The diary, memories, thoughts, actions and intentions of John May MBE, someone committed to Family, Talking Newspapers and Lions Clubs International
Tuesday, 21 February 2017
Dudmaston Hall - Shropshire
About an hour from where we live, near to one of our favourite towns to visit - Bridgnorth - is the village of Quatt and the estate that is know as Dudmaston Hall.
Relatives of the Wolryche family have been in residence on the estate since 1403. Either directly or sometimes convolutedly the estate remained in family hands until it became the responsibility of the National Trust.
Some good things happened over the centuries, but also a lot of what could go wrong, did.
The house that had been on the site since the 15th century was replaced by a fortified manor house some 100 years later. Family fortunes seemed to be rising when the title of Baronet was awarded to the family by King Charles I in 1641.
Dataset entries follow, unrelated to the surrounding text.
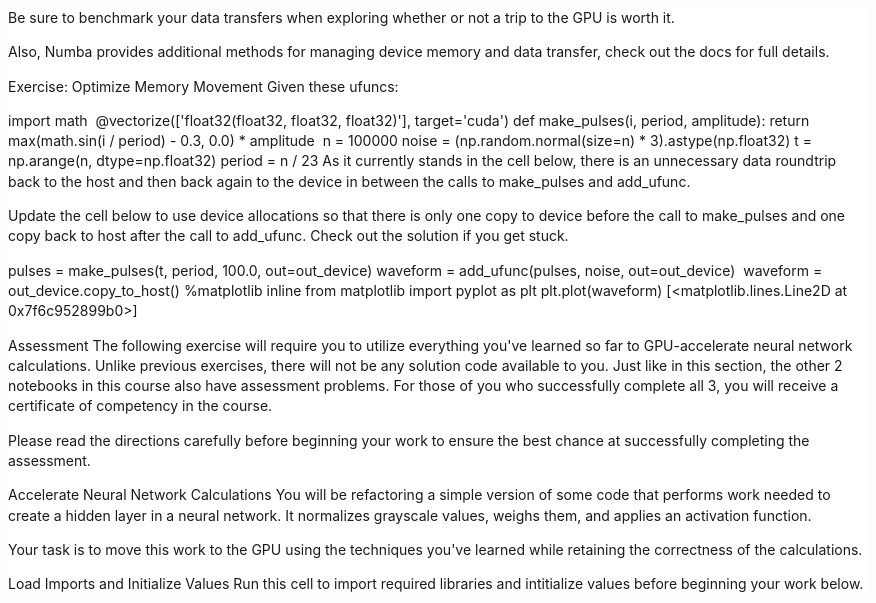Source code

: Be sure to benchmark your data transfers when exploring whether or not a trip to the GPU is worth it.

Also, Numba provides additional methods for managing device memory and data transfer, check out the docs for full details.

Exercise: Optimize Memory Movement
Given these ufuncs:

import math
​
@vectorize(['float32(float32, float32, float32)'], target='cuda')
def make_pulses(i, period, amplitude):
    return max(math.sin(i / period) - 0.3, 0.0) * amplitude
​
n = 100000
noise = (np.random.normal(size=n) * 3).astype(np.float32)
t = np.arange(n, dtype=np.float32)
period = n / 23
As it currently stands in the cell below, there is an unnecessary data roundtrip back to the host and then back again to the device in between the calls to make_pulses and add_ufunc.

Update the cell below to use device allocations so that there is only one copy to device before the call to make_pulses and one copy back to host after the call to add_ufunc. Check out the solution if you get stuck.

pulses = make_pulses(t, period, 100.0, out=out_device)
waveform = add_ufunc(pulses, noise, out=out_device)
​
waveform = out_device.copy_to_host()
%matplotlib inline
from matplotlib import pyplot as plt
plt.plot(waveform)
[<matplotlib.lines.Line2D at 0x7f6c952899b0>]

Assessment
The following exercise will require you to utilize everything you've learned so far to GPU-accelerate neural network calculations. Unlike previous exercises, there will not be any solution code available to you. Just like in this section, the other 2 notebooks in this course also have assessment problems. For those of you who successfully complete all 3, you will receive a certificate of competency in the course.

Please read the directions carefully before beginning your work to ensure the best chance at successfully completing the assessment.

Accelerate Neural Network Calculations
You will be refactoring a simple version of some code that performs work needed to create a hidden layer in a neural network. It normalizes grayscale values, weighs them, and applies an activation function.

Your task is to move this work to the GPU using the techniques you've learned while retaining the correctness of the calculations.

Load Imports and Initialize Values
Run this cell to import required libraries and intitialize values before beginning your work below.
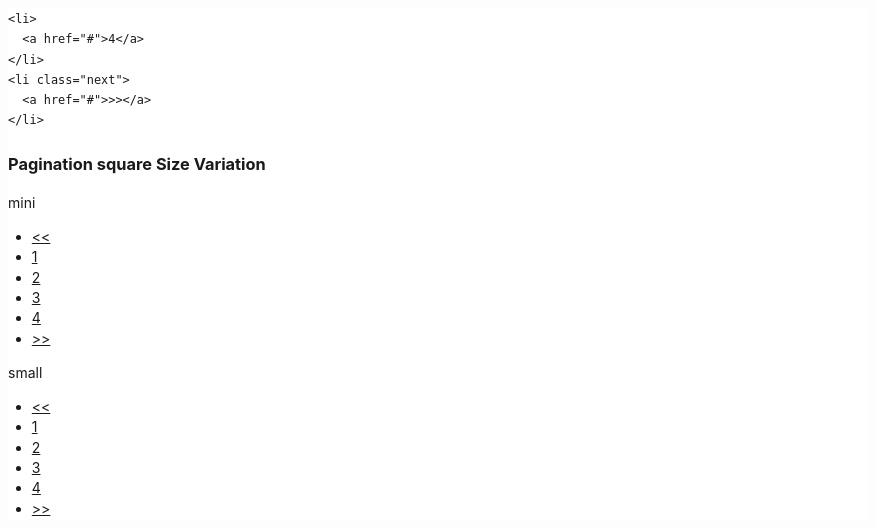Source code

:     <li>
      <a href="#">4</a>
    </li>
    <li class="next">
      <a href="#">>></a>
    </li>
  </ul>
</nav>


### Pagination square Size Variation

mini

<nav class="pagination">
  <ul class="paginationList square mini">
    <li class="prev">
      <a href="#"><<</a>
    </li>
    <li>
      <a href="#">1</a>
    </li>
    <li>
      <a href="#">2</a>
    </li>
    <li class="active">
      <a href="#">3</a>
    </li>
    <li>
      <a href="#">4</a>
    </li>
    <li class="next">
      <a href="#">>></a>
    </li>
  </ul>
</nav>

small

<nav class="pagination">
  <ul class="paginationList square small">
    <li class="prev">
      <a href="#"><<</a>
    </li>
    <li>
      <a href="#">1</a>
    </li>
    <li>
      <a href="#">2</a>
    </li>
    <li class="active">
      <a href="#">3</a>
    </li>
    <li>
      <a href="#">4</a>
    </li>
    <li class="next">
      <a href="#">>></a>
    </li>
  </ul>
</nav>
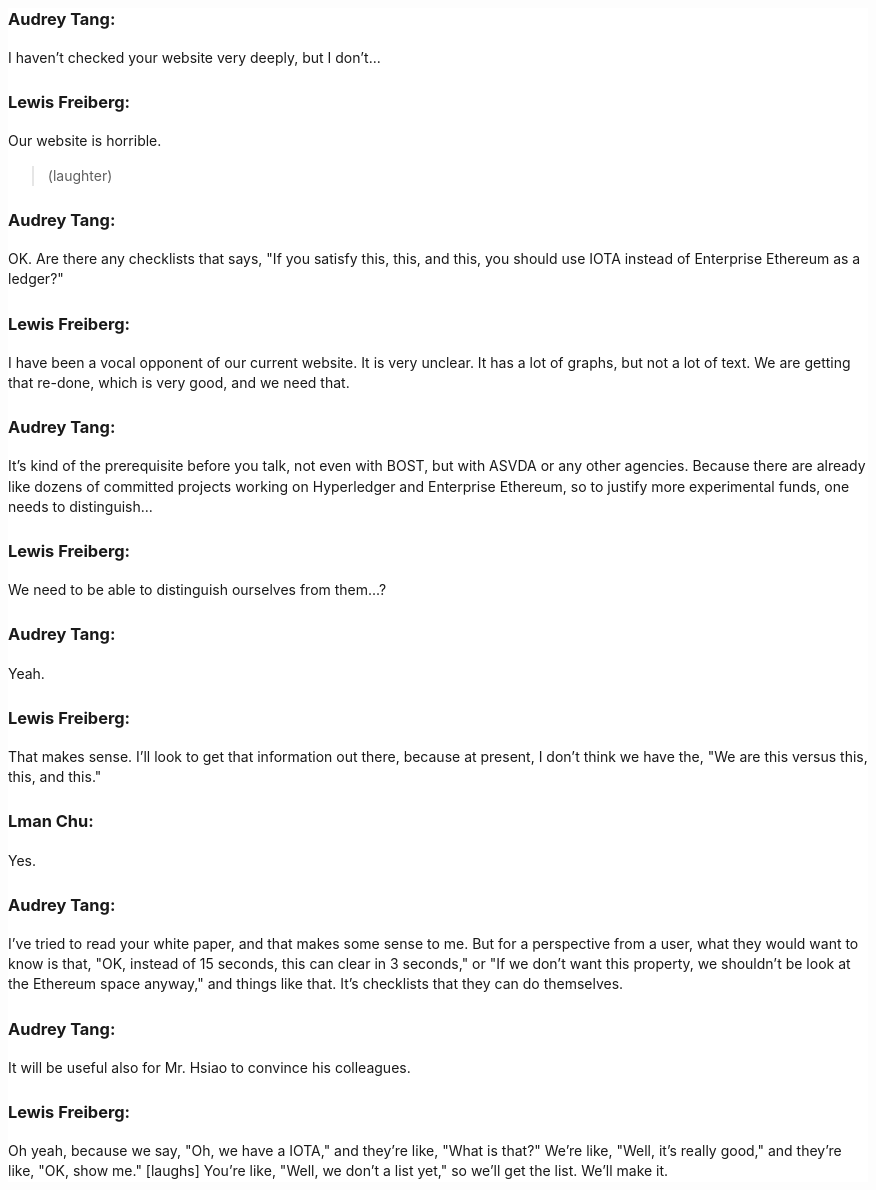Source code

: ### Audrey Tang:
I haven’t checked your website very deeply, but I don’t...

### Lewis Freiberg:
Our website is horrible.

> (laughter)

### Audrey Tang:
OK. Are there any checklists that says, &quot;If you satisfy this, this, and this, you should use IOTA instead of Enterprise Ethereum as a ledger?&quot;

### Lewis Freiberg:
I have been a vocal opponent of our current website. It is very unclear. It has a lot of graphs, but not a lot of text. We are getting that re-done, which is very good, and we need that.

### Audrey Tang:
It’s kind of the prerequisite before you talk, not even with BOST, but with ASVDA or any other agencies. Because there are already like dozens of committed projects working on Hyperledger and Enterprise Ethereum, so to justify more experimental funds, one needs to distinguish...

### Lewis Freiberg:
We need to be able to distinguish ourselves from them...?

### Audrey Tang:
Yeah.

### Lewis Freiberg:
That makes sense. I’ll look to get that information out there, because at present, I don’t think we have the, &quot;We are this versus this, this, and this.&quot;

### Lman Chu:
Yes.

### Audrey Tang:
I’ve tried to read your white paper, and that makes some sense to me. But for a perspective from a user, what they would want to know is that, &quot;OK, instead of 15 seconds, this can clear in 3 seconds,&quot; or &quot;If we don’t want this property, we shouldn’t be look at the Ethereum space anyway,&quot; and things like that. It’s checklists that they can do themselves.

### Audrey Tang:
It will be useful also for Mr. Hsiao to convince his colleagues.

### Lewis Freiberg:
Oh yeah, because we say, &quot;Oh, we have a IOTA,&quot; and they’re like, &quot;What is that?&quot; We’re like, &quot;Well, it’s really good,&quot; and they’re like, &quot;OK, show me.&quot; \[laughs\] You’re like, &quot;Well, we don’t a list yet,&quot; so we’ll get the list. We’ll make it.
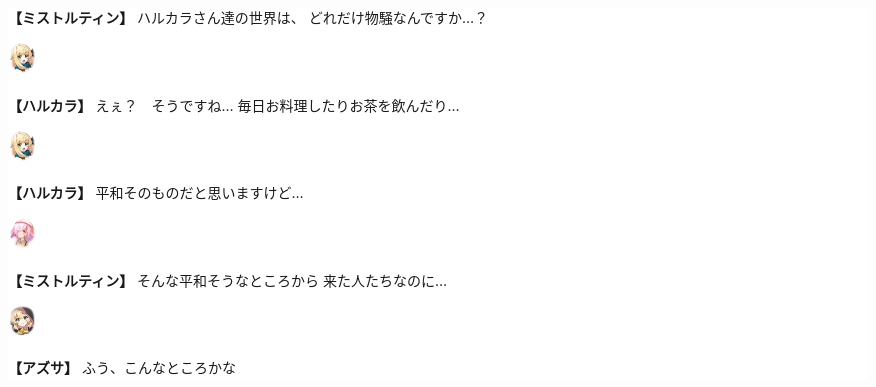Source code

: **【ミストルティン】**
ハルカラさん達の世界は、
どれだけ物騒なんですか…？

<img src="../images/units/5604011.png" alt="5604011.png" height="34"/>

**【ハルカラ】**
えぇ？　そうですね…
毎日お料理したりお茶を飲んだり…

<img src="../images/units/5604011.png" alt="5604011.png" height="34"/>

**【ハルカラ】**
平和そのものだと思いますけど…

<img src="../images/units/600621.png" alt="600621.png" height="34"/>

**【ミストルティン】**
そんな平和そうなところから
来た人たちなのに…

<img src="../images/units/5105211.png" alt="5105211.png" height="34"/>

**【アズサ】**
ふう、こんなところかな
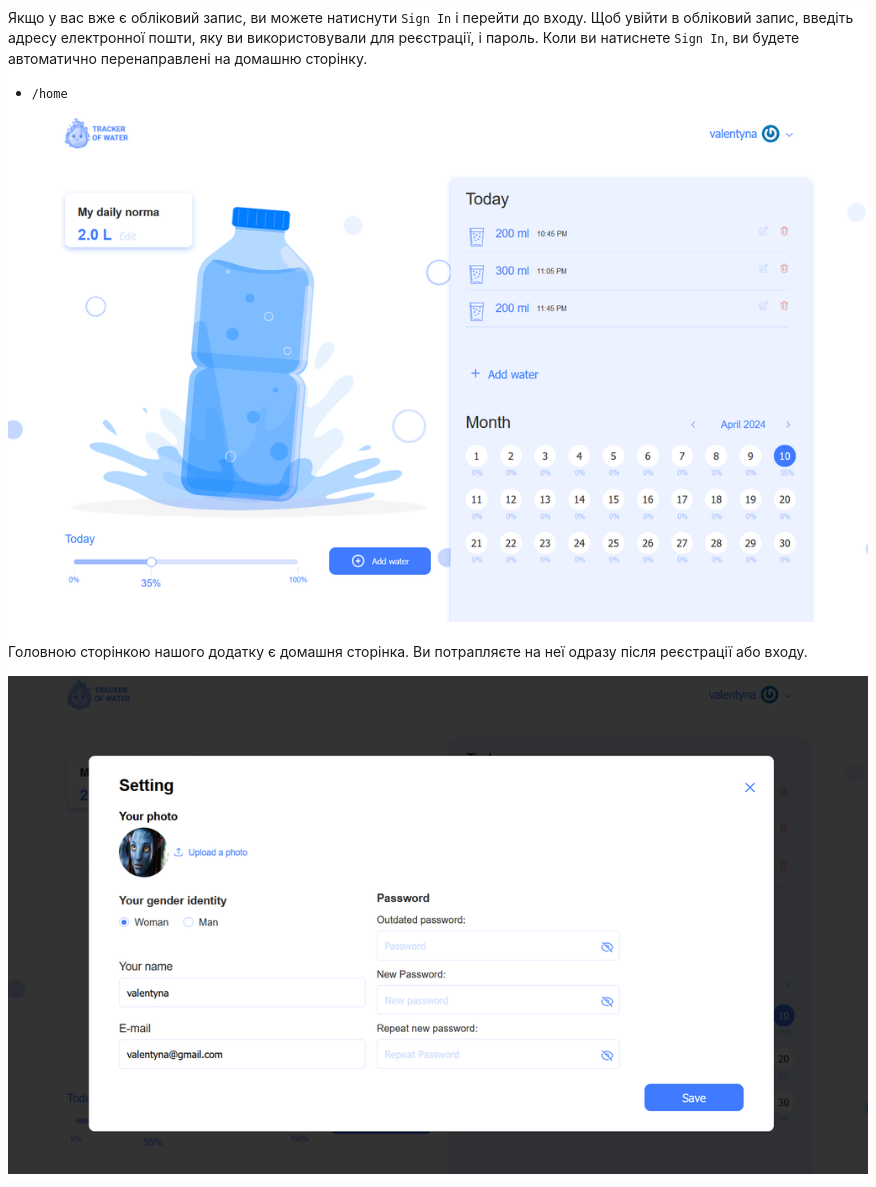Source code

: Якщо у вас вже є обліковий запис, ви можете натиснути `Sign In` і перейти до
входу. Щоб увійти в обліковий запис, введіть адресу електронної пошти, яку ви
використовували для реєстрації, і пароль. Коли ви натиснете `Sign In`, ви будете
автоматично перенаправлені на домашню сторінку.

- `/home`

<img src='/src/assets/images/readme/home.png'>

Головною сторінкою нашого додатку є домашня сторінка. Ви потрапляєте на неї
одразу після реєстрації або входу.

<img src='/src/assets/images/readme/setting.png'>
John Wolrych took over the estate in 1668 and began to built what is known as the Dower House, Quatt in 1685, but it was never finished in his lifetime. Eventually an effort was made to build a new sandstone grand house, but mismanagement and bad debts took their toll. Eventually Mary Wolryche took over in 1723 and she seemed to be the sensible member of the family. The house was restored and then completed and a period of development grew.
William Whitmore took over and in 1774 he commissioned the development of the gardens to what we see today. The Quatt Brook was diverted and the ground landscaped to form a lake. The gardens were developed formally and much of the estate was turned to farming, which it still is.
The grounds are attractive in their own right. The hall houses what the National Trust describe as one of the finest art exhibitions in the country.